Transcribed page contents
* * * * * * * * *
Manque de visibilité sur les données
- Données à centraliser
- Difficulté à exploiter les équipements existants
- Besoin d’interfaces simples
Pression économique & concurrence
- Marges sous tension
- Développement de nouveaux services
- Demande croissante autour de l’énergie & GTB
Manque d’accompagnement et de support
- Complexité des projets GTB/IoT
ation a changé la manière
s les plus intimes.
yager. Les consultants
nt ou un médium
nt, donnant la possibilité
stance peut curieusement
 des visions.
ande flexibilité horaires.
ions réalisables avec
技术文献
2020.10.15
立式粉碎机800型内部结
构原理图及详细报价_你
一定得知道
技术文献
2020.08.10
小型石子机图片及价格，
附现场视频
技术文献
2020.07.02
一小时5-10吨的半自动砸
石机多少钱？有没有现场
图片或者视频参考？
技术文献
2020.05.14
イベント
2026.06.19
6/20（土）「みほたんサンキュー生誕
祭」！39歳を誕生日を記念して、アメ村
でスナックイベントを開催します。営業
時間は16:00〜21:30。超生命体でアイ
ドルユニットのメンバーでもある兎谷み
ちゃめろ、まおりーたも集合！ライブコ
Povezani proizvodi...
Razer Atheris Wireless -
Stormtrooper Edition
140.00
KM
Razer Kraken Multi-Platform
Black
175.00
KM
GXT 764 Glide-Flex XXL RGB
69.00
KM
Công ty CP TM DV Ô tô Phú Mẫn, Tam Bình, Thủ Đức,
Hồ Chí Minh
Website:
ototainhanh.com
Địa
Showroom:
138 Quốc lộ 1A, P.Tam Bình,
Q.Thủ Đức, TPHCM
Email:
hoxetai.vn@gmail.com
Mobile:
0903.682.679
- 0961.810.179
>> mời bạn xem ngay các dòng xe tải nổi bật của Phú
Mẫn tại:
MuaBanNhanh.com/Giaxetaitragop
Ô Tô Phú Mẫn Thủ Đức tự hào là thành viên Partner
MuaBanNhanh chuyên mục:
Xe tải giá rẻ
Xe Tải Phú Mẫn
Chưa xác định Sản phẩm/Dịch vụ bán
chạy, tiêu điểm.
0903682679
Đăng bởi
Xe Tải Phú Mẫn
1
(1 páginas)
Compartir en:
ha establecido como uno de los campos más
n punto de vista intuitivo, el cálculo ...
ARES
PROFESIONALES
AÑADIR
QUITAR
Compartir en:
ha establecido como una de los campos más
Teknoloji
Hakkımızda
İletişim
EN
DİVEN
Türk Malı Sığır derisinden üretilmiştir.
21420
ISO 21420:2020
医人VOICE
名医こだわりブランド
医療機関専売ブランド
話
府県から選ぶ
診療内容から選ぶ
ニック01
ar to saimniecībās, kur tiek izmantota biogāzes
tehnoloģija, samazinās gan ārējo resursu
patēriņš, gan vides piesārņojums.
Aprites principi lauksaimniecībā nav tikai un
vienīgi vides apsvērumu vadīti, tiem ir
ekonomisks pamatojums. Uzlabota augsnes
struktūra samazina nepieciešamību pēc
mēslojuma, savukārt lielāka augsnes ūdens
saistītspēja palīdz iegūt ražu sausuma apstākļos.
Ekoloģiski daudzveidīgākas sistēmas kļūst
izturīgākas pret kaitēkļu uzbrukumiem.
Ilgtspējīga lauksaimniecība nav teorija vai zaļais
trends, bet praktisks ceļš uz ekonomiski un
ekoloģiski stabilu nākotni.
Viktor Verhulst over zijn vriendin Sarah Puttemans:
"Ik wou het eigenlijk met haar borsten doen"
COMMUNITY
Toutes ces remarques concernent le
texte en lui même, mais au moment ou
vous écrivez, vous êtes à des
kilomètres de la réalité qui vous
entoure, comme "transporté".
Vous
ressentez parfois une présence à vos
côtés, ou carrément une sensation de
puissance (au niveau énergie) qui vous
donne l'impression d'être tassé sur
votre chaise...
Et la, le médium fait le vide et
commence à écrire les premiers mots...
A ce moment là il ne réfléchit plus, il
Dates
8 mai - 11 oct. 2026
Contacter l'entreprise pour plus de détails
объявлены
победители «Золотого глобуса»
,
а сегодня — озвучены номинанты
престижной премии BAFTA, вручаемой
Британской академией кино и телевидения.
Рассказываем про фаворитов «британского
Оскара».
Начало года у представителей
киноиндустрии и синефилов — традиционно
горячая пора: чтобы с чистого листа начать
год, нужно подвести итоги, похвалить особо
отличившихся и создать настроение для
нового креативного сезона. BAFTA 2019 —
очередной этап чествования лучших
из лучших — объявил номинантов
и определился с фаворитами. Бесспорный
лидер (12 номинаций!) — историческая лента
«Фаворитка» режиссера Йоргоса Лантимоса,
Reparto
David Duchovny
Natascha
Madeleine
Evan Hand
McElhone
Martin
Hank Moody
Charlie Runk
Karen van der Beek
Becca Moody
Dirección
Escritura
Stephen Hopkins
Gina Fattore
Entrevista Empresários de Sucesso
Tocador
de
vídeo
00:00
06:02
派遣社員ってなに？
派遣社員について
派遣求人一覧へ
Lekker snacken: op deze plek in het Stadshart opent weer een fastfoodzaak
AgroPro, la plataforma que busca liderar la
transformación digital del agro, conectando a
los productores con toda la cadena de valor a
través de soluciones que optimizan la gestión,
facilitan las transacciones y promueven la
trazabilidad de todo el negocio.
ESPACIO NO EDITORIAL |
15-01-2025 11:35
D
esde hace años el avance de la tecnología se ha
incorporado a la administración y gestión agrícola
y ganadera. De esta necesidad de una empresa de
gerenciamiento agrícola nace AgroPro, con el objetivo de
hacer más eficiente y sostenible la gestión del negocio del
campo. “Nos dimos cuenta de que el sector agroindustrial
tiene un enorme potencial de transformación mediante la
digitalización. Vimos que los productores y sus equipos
* * * * * * * * *
Go through the lines above and tally those with the string "MuaBanNhanh". The total is all that is needed.

2